I’m buying just the assets of the business equipment and will be changing the name to better reflect myself. Is there anything special I should have written up and signed?

Asked on September 3, 2015 under Business Law, California

Answers:

SJZ, Member, New York Bar / FreeAdvice Contributing Attorney

Answered 6 years ago | Contributor

If you're only buying the assets, then you should only be liable in relation to those assets themselves--that is, if someone else has a valid legal claim to those assets, such as if they were purchased with financing, and the lender/financing company has a lien on them. While legally, you should not be liable for other claims e.g. breach of contract tort if somene was injured by the company or on its property, that may not, however, stop someone who thinks you are liable from naming you in a lawsuit and forcing you to defend.

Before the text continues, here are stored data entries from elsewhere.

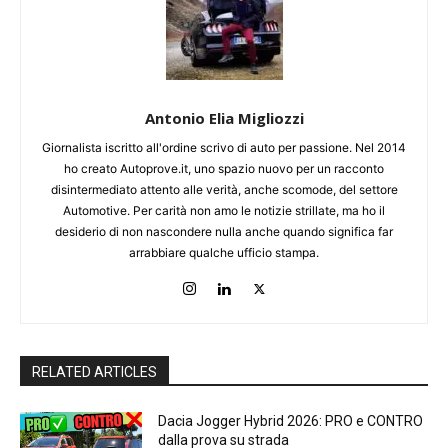
Antonio Elia Migliozzi
Giornalista iscritto all'ordine scrivo di auto per passione. Nel 2014
ho creato Autoprove.it, uno spazio nuovo per un racconto
disintermediato attento alle verità, anche scomode, del settore
Automotive. Per carità non amo le notizie strillate, ma ho il
desiderio di non nascondere nulla anche quando significa far
arrabbiare qualche ufficio stampa.
RELATED ARTICLES
Dacia Jogger Hybrid 2026: PRO e CONTRO
dalla prova su strada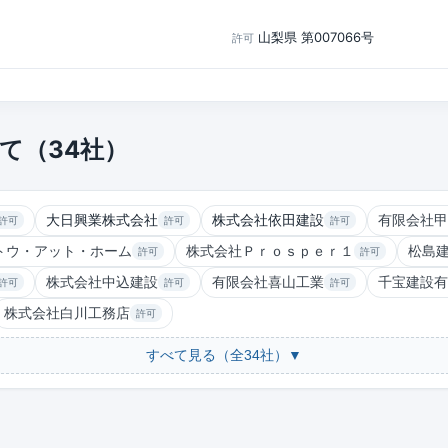
山梨県 第007066号
許可
て（34社）
大日興業株式会社
株式会社依田建設
有限会社甲
許可
許可
許可
トウ・アット・ホーム
株式会社Ｐｒｏｓｐｅｒ１
松島
許可
許可
株式会社中込建設
有限会社喜山工業
千宝建設有
許可
許可
許可
株式会社白川工務店
許可
すべて見る（全34社）▼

Therefore, you should include the following in a contract
1 A written representation by the seller that to the best of his knowledge, there are no liens, no claims, and no pending litigation against the business or the assets...then, if it turns out he lied about that, you could sue him for breach of contract.
2 An indeminification clause, stating that if there are any lawsuits or liens asserted against you or any asset you purchased, arising out of conduct or actions occuring before you purchased the assets, that the seller will indemnify you for the cost of defending yourself e.g. legal fees and/or for any judgments against you. 
Any lawyer with experience in drafting contracts can draft the purchase agreement for you and add these terms.